Top of Input for this task

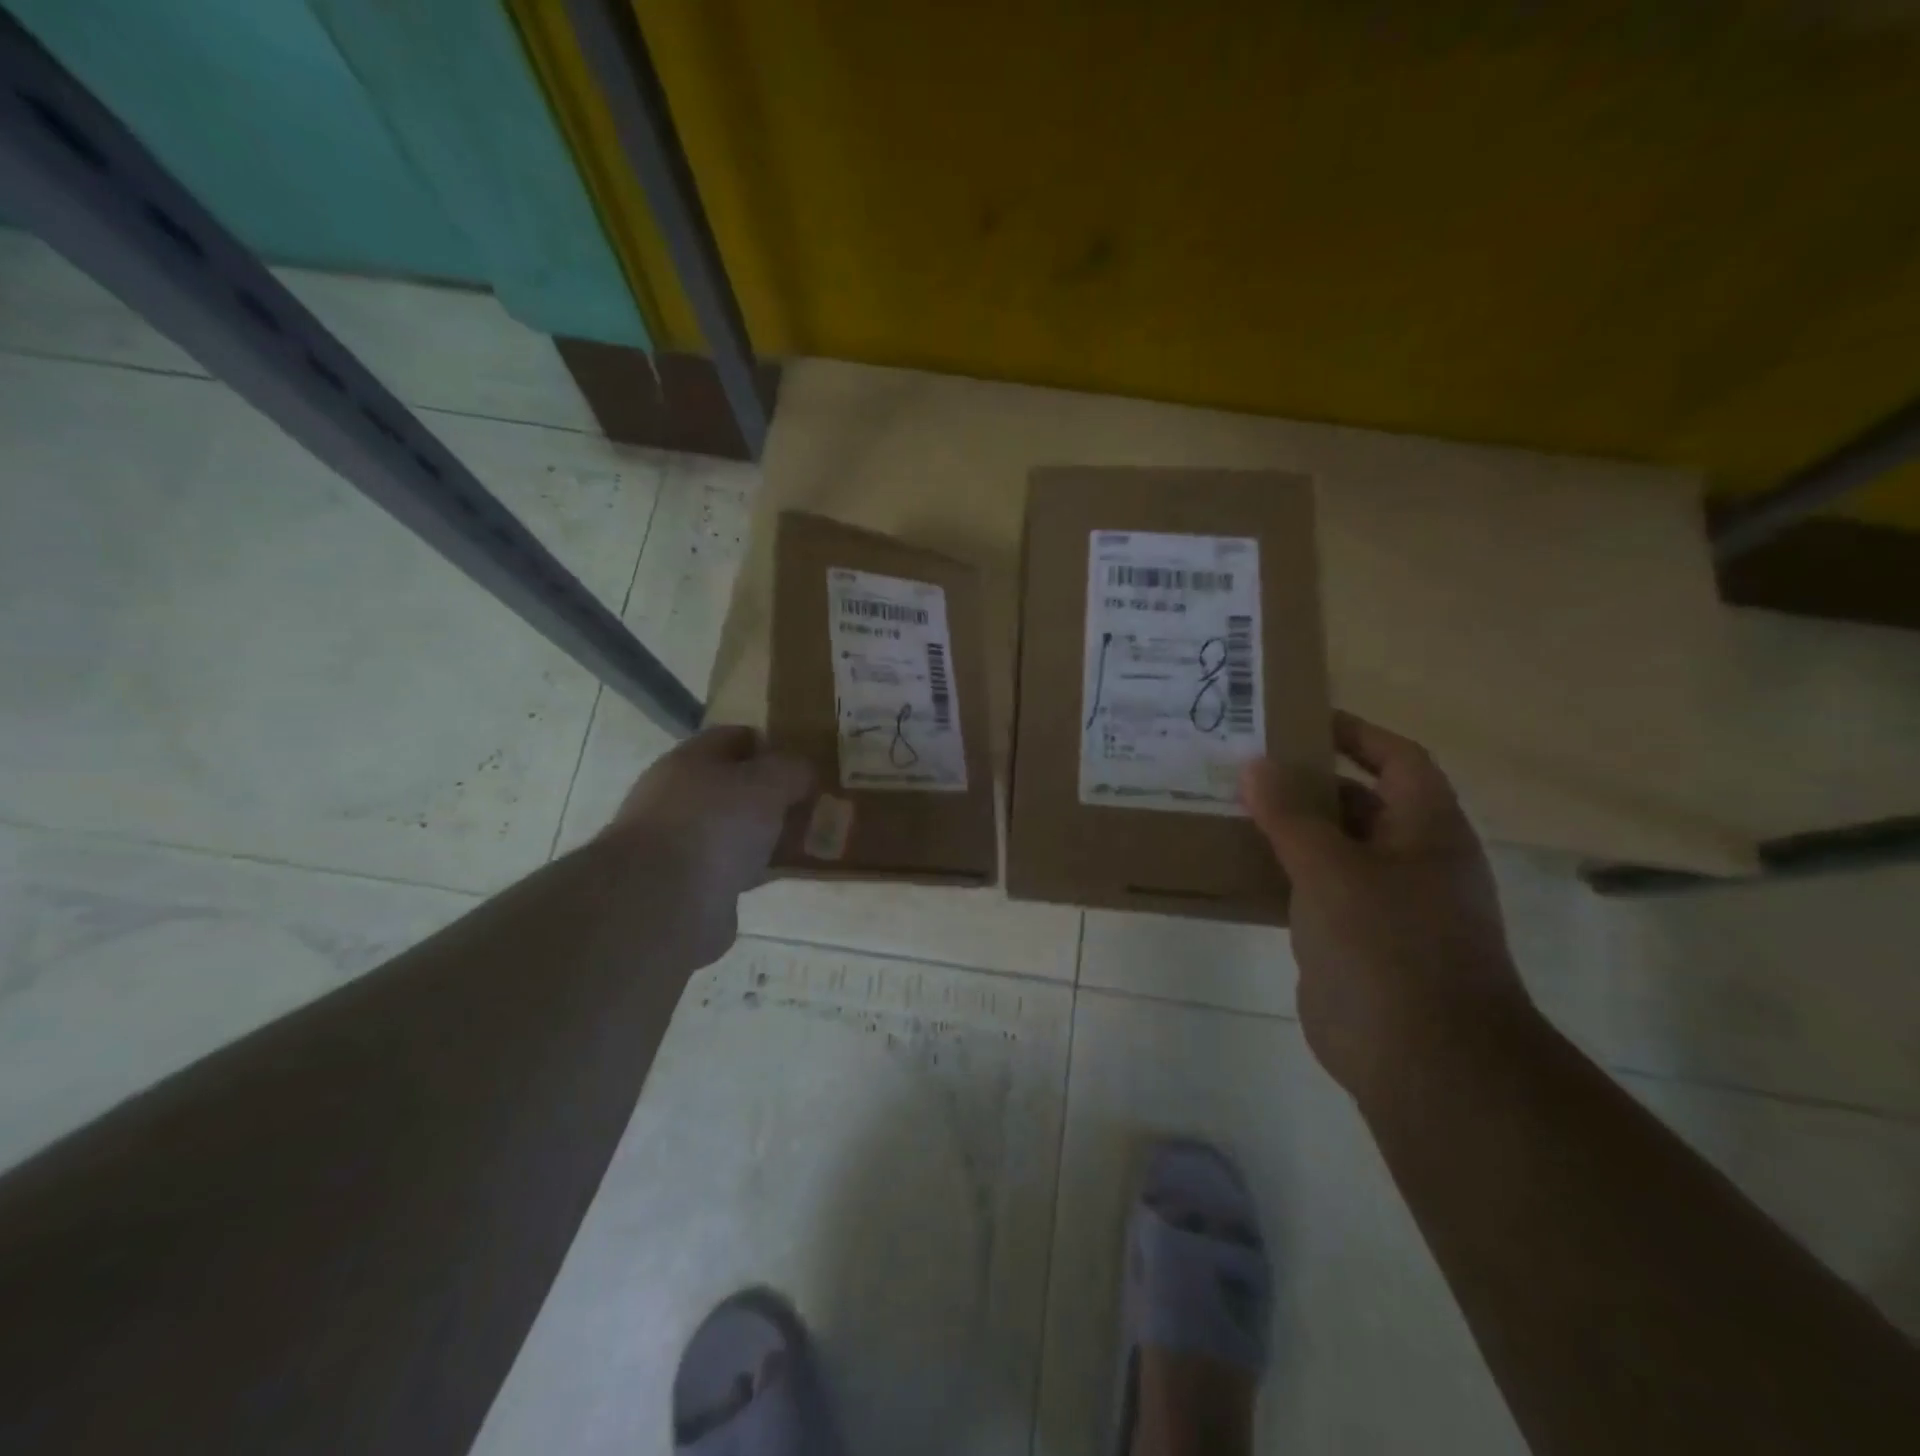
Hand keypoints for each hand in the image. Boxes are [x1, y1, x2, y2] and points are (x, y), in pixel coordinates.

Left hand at [603, 725, 812, 967]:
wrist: (662, 904)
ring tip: (807, 842)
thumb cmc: (716, 825)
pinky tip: (783, 874)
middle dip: (774, 794)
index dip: (773, 746)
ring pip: (735, 828)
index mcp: (690, 759)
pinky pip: (732, 866)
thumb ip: (792, 769)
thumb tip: (802, 772)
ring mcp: (680, 842)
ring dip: (766, 834)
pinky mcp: (687, 884)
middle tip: (813, 805)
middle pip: (735, 785)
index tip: (805, 764)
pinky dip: (757, 868)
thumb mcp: (768, 783)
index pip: (737, 738)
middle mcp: (678, 796)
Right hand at [1241, 712, 1533, 1099]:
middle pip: (1357, 803)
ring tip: (1228, 808)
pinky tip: (1234, 867)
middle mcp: (1410, 860)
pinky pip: (1313, 893)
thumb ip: (1291, 815)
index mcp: (1426, 831)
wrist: (1421, 1060)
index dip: (1355, 734)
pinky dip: (1280, 875)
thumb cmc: (1388, 946)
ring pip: (1330, 850)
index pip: (1397, 760)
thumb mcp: (1332, 869)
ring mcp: (1383, 904)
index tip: (1299, 720)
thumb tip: (1254, 765)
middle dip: (1305, 782)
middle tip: (1243, 765)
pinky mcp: (1353, 941)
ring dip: (1286, 830)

Bottom of Input for this task

> _Exercise prompt_:
An exact copy of the lines above between the line holding "ring pip: (735, 828)" and the line holding "pinky pip: (1313, 893)", inclusive, is the whole answer.

> _Exercise result_:
ring pip: (735, 828)
index mcp: (690, 759)
pinky pip: (732, 866)
thumb ip: (792, 769)
thumb tip: (802, 772)
ring mcp: (680, 842)
ring dip: (766, 834)
pinky mcp: (687, 884)
middle tip: (813, 805)
middle pip: (735, 785)
index tip: (805, 764)
pinky dip: (757, 868)
thumb mcp: (768, 783)
index pip: (737, 738)
middle mcp: (678, 796)
Right hand at [1241, 712, 1533, 1099]:
middle pip: (1357, 803)
ring tip: (1228, 808)
pinky tip: (1234, 867)
middle mcp: (1410, 860)
pinky pip: (1313, 893)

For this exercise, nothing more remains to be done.